Como o Latim se tornou o Português? Um brevíssimo resumo!
Falar sobre a forma como o Latim se tornou o Português não seria tarefa fácil, não fosse uma pura coincidência com que nos deparámos há alguns dias. Enquanto líamos a obra Notícias Necessárias e Curiosas da Cousas do Brasil, escrita pelo Padre Simão de Vasconcelos e publicada em 1668, encontrámos um breve trecho que reproduzimos mais abaixo, e que apresenta como essa transformação de uma antiga língua numa nova se foi processando ao longo dos séculos. Claro que toda a ideia é aqui muito simplificada, mas foi colocada pelo seu autor de uma forma tão simples e breve que sentimos que a devíamos apresentar aqui:
Os modos com que esta língua [i.e. o Latim] se foi variando, até chegar ao estado em que hoje a falamos, foram os seguintes.
Primeiro, por corrupção da terminação das palavras, porque em lugar de sermo, que antes dizíamos, dizemos hoje sermão; em lugar de servus, servo; de prudens, prudente.

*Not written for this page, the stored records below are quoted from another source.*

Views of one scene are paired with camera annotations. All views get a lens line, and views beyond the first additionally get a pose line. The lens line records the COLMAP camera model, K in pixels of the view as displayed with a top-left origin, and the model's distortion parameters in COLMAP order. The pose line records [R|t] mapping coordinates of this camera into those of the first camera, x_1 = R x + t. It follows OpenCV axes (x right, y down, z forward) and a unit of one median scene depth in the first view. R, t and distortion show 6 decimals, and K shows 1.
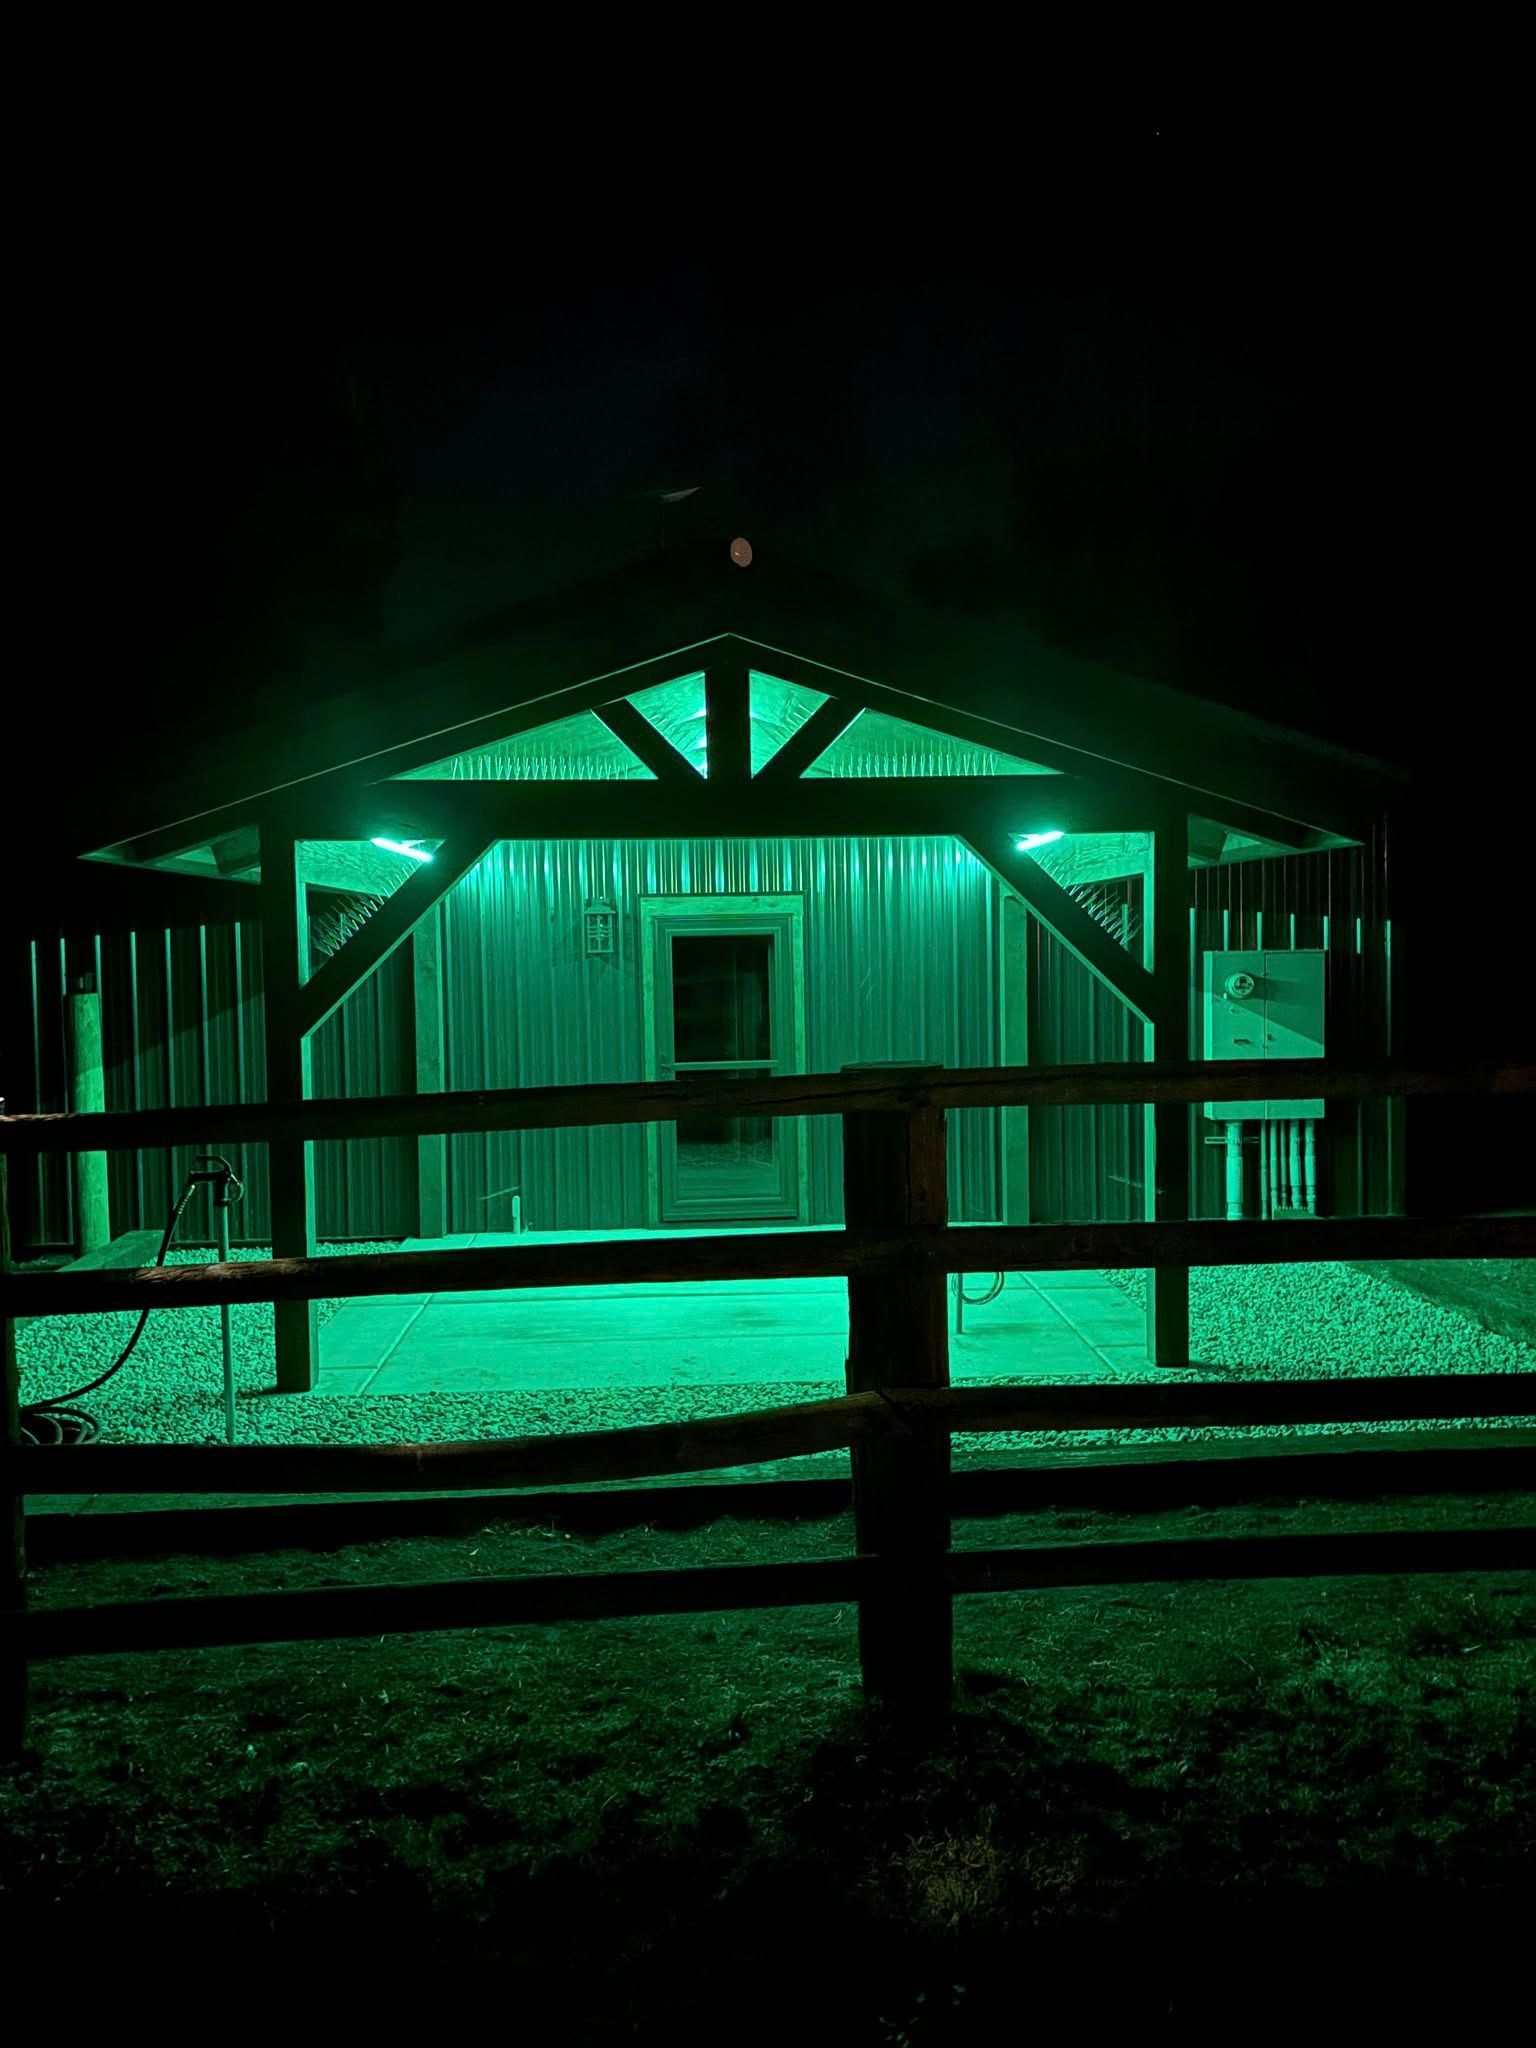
lens RADIAL K [[1406.3, 0, 769.8], [0, 1406.3, 1016.0], [0, 0, 1]] dist [0.022828, -0.015147]
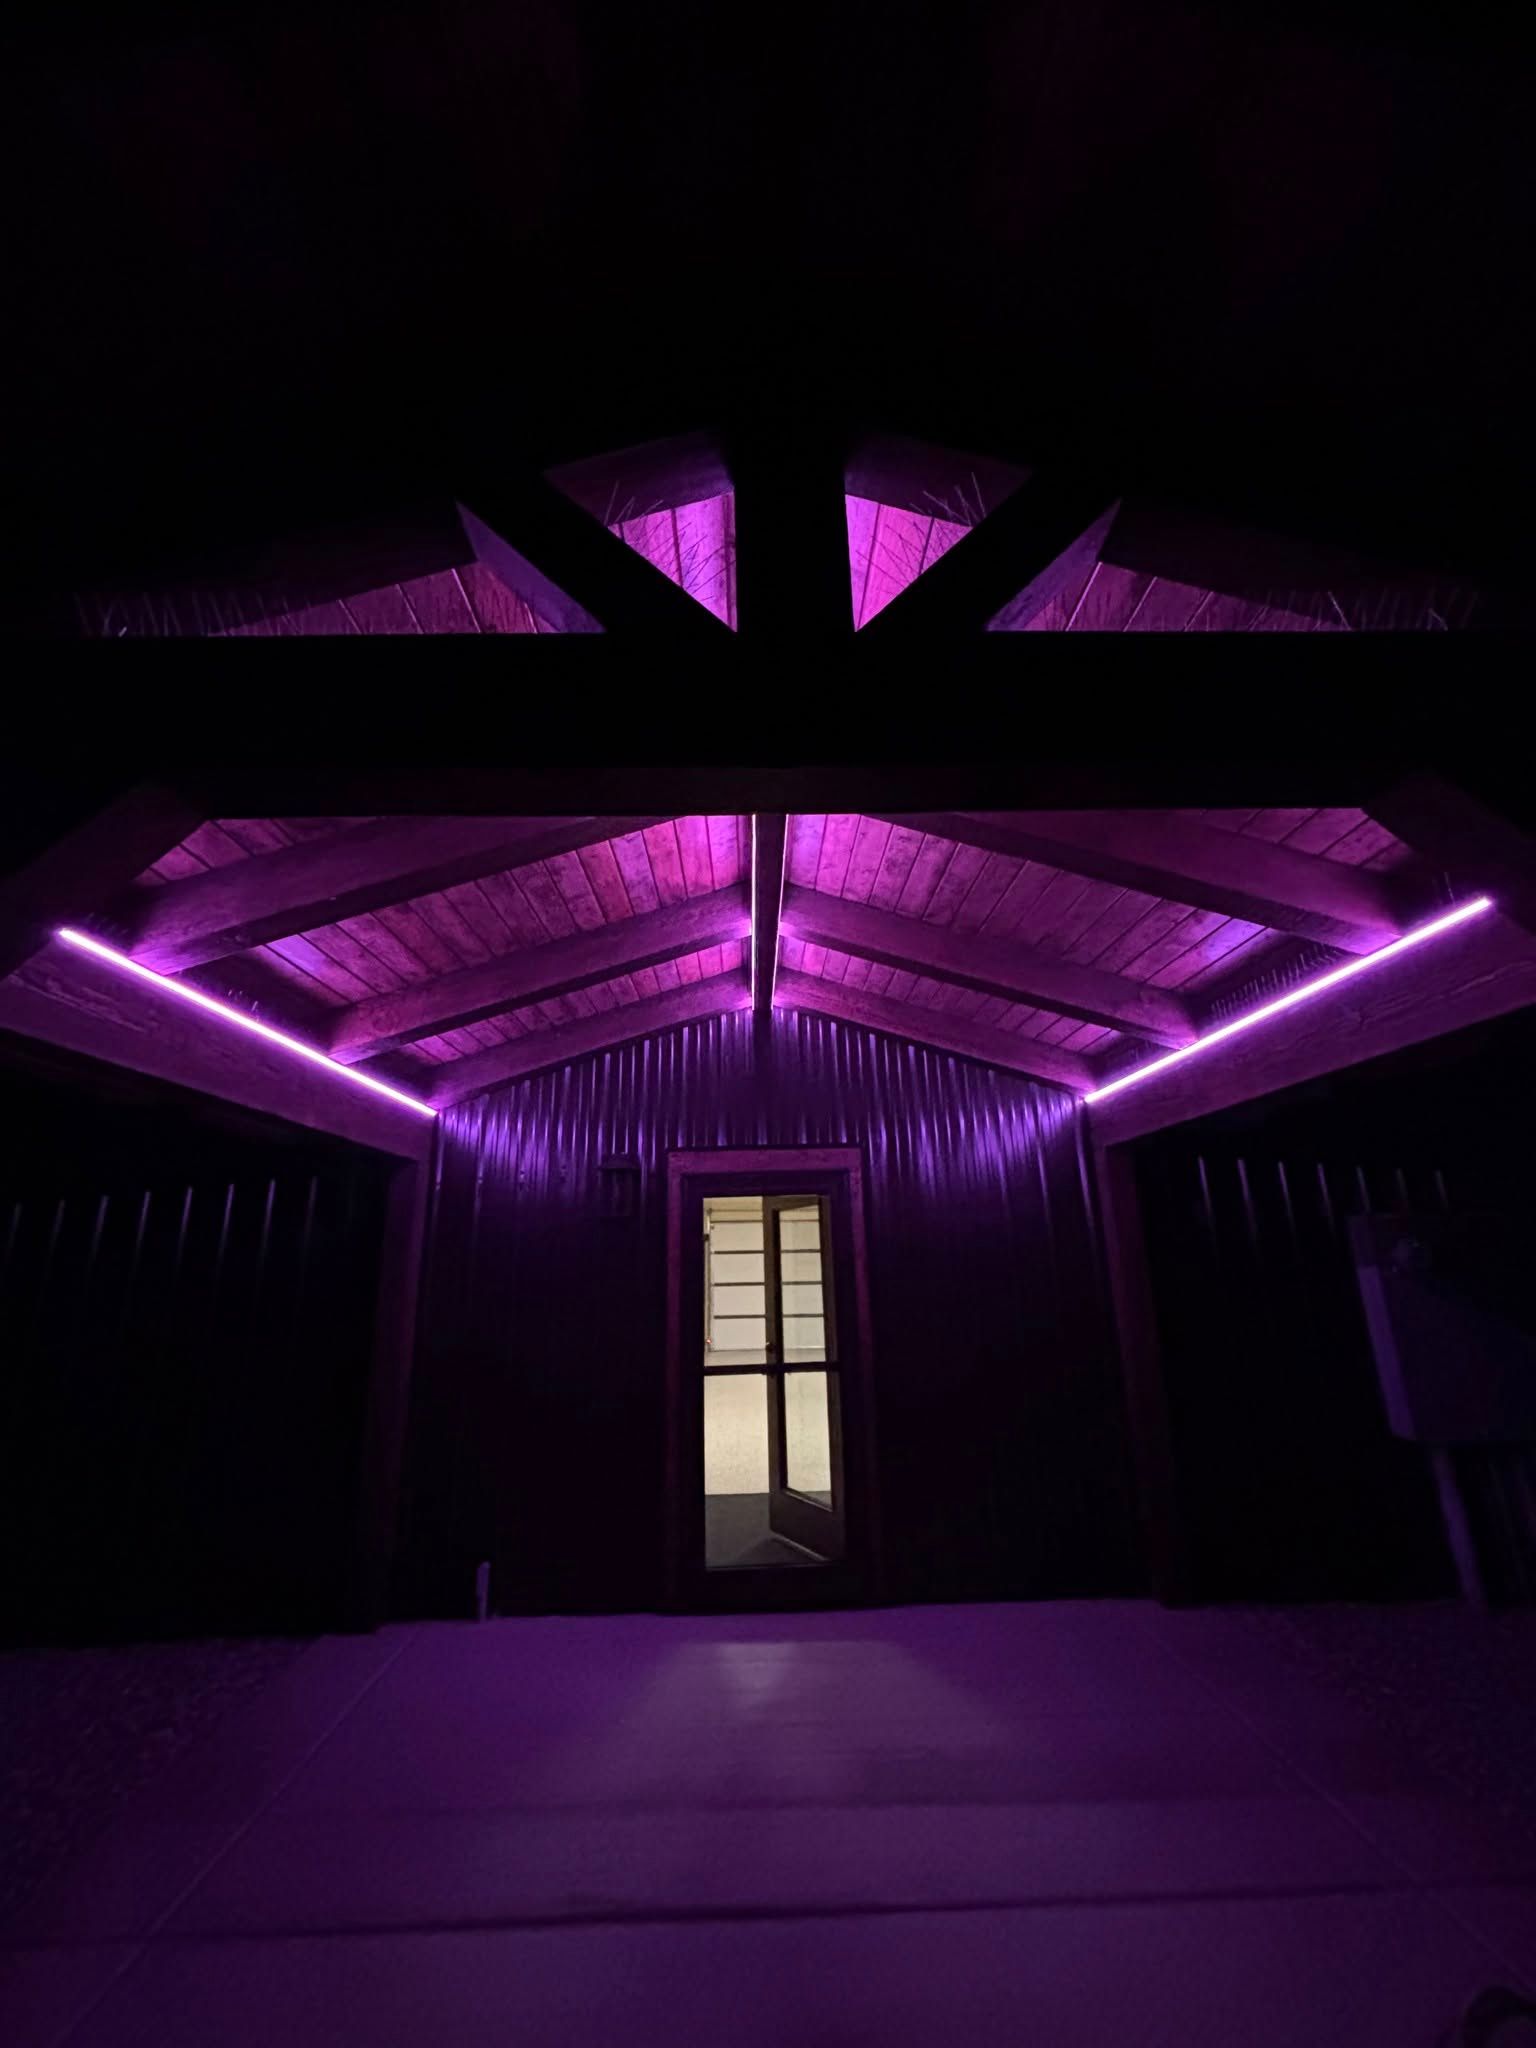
lens RADIAL K [[814.0, 0, 769.7], [0, 814.0, 1013.1], [0, 0, 1]] dist [-0.000639, 0.000116]
pose [[0.999768, -0.011666, -0.018100, -0.032408], [0.004856, 0.941035, -0.338276, 0.004237], [0.020979, 0.338109, 0.940873, 0.791505]]
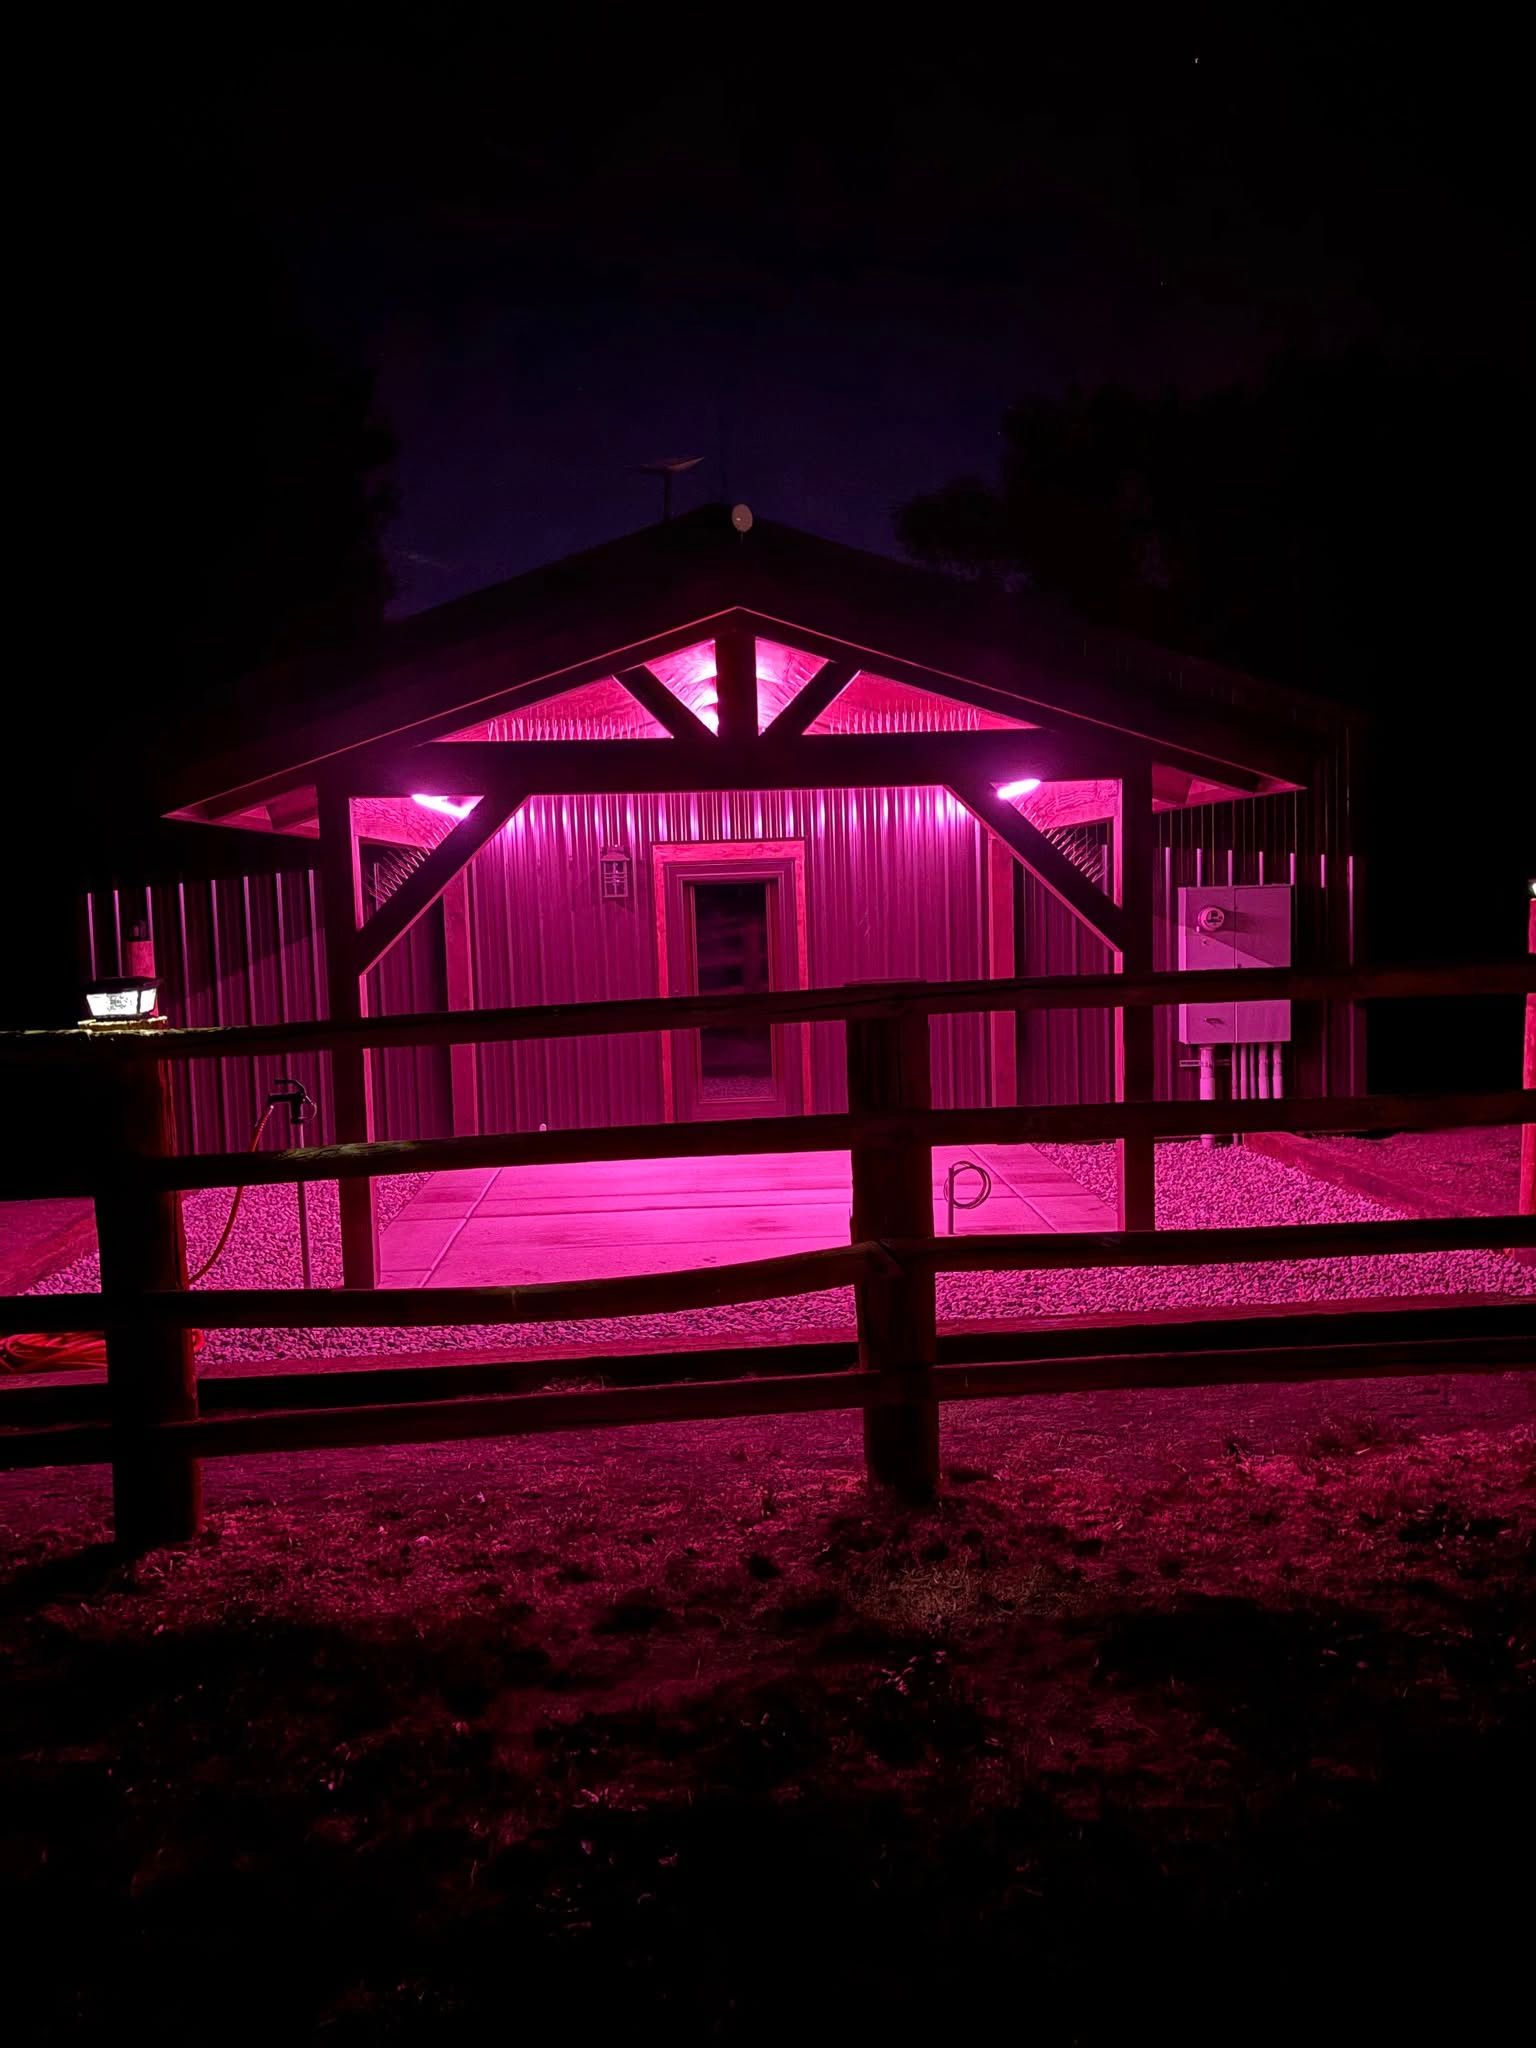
lens RADIAL K [[1406.3, 0, 770.1], [0, 1406.3, 1015.8], [0, 0, 1]] dist [0.022828, -0.015147]
pose [[0.999898, -0.014259, 0.000766, -0.007887], [0.014218, 0.999143, 0.038874, 0.008498], [-0.001320, -0.038859, 0.999244, -0.117801]]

Segundo, por corrupção de diminuição de letras, ou sílabas, porque de mare, dizemos mar; de nodum, nó; de sagitta, seta.
Terceiro, por acrescentamento de letras ou sílabas, porque de umbra, dizemos sombra; de mica, migalha; de acus, agulha.
Quarto, por troca de umas letras em outras, como de ecclesia, igreja; de desiderium, desejo; de cupiditas, cobiça.
Quinto, por trespaço de letras, como de fenestra, fresta; de capistrum, cabresto; de feria, feira.
Outra casta de corrupção é por metáfora, muito natural aos Portugueses, como chamando assomado ao acelerado (ou irado), tomando a metáfora dos que fazem a conta em soma, e não por miúdo; porque o assomado não lança conta ao que faz por miúdo. Da mesma maneira chamamos abelhudo ao que anda apressado, tomando a metáfora da abelha; e lampeiro ao que faz a coisa antes do tempo, tomando a metáfora dos figos lampos; taludo ao que já é crescido, pela metáfora das alfaces.
Claro que esta versão de como o Latim se tornou o Português é mesmo muito simplificada, mas pelo menos permite-nos ter uma visão muito geral do que se foi passando ao longo dos séculos. A obra de Simão de Vasconcelos, em si mesma, pouco mais oferece sobre o tema em questão do que isto, mas como o seu título indica (relembre-se, ele é Notícias Necessárias e Curiosas da Cousas do Brasil), ela até contém, aqui e ali, alguns episódios de carácter lendário e mitologico associados às Terras de Vera Cruz. Por exemplo, a aparição de um monstro marinho no local quando os Portugueses aí primeiro celebraram a Eucaristia, um suposto dilúvio universal (que também tinha tido lugar no Brasil), e a forma como São Tomé se dizia ter evangelizado os povos desse novo continente... nada de muito curioso ou digno de nota, excepto pelo facto da obra captar bem o espírito desses tempos, no século XVII.